__GIVEN ENTRIES__:
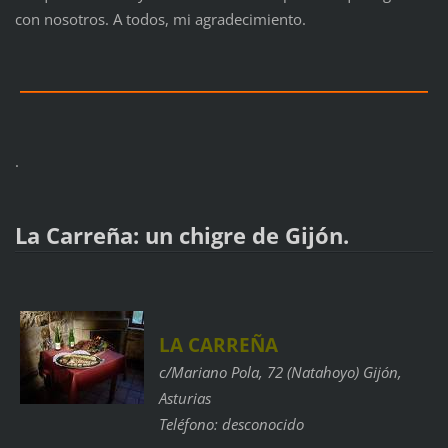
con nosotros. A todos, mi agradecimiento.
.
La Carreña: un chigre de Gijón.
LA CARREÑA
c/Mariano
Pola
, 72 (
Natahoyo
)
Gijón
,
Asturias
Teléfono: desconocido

--

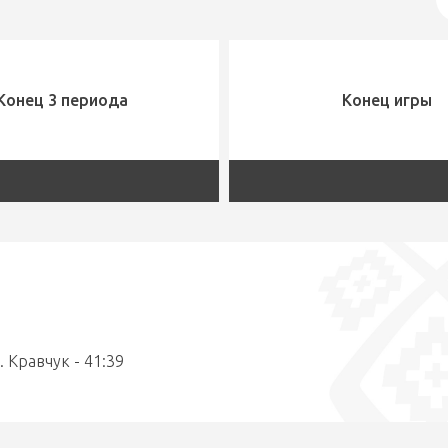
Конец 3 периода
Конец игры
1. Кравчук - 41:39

...

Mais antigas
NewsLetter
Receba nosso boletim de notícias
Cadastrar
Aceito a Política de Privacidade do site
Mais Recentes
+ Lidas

__AIM OF THE TASK__: The listing above holds a line with "con nosotros. A todos, mi agradecimiento." and a line with "Teléfono: desconocido". Print the stretch from the first through the second, exactly and alone.

__RESULT OF THE EXERCISE__:
con nosotros. A todos, mi agradecimiento.
.
La Carreña: un chigre de Gijón.
LA CARREÑA
c/Mariano
Pola
, 72 (
Natahoyo
)
Gijón
,
Asturias
Teléfono: desconocido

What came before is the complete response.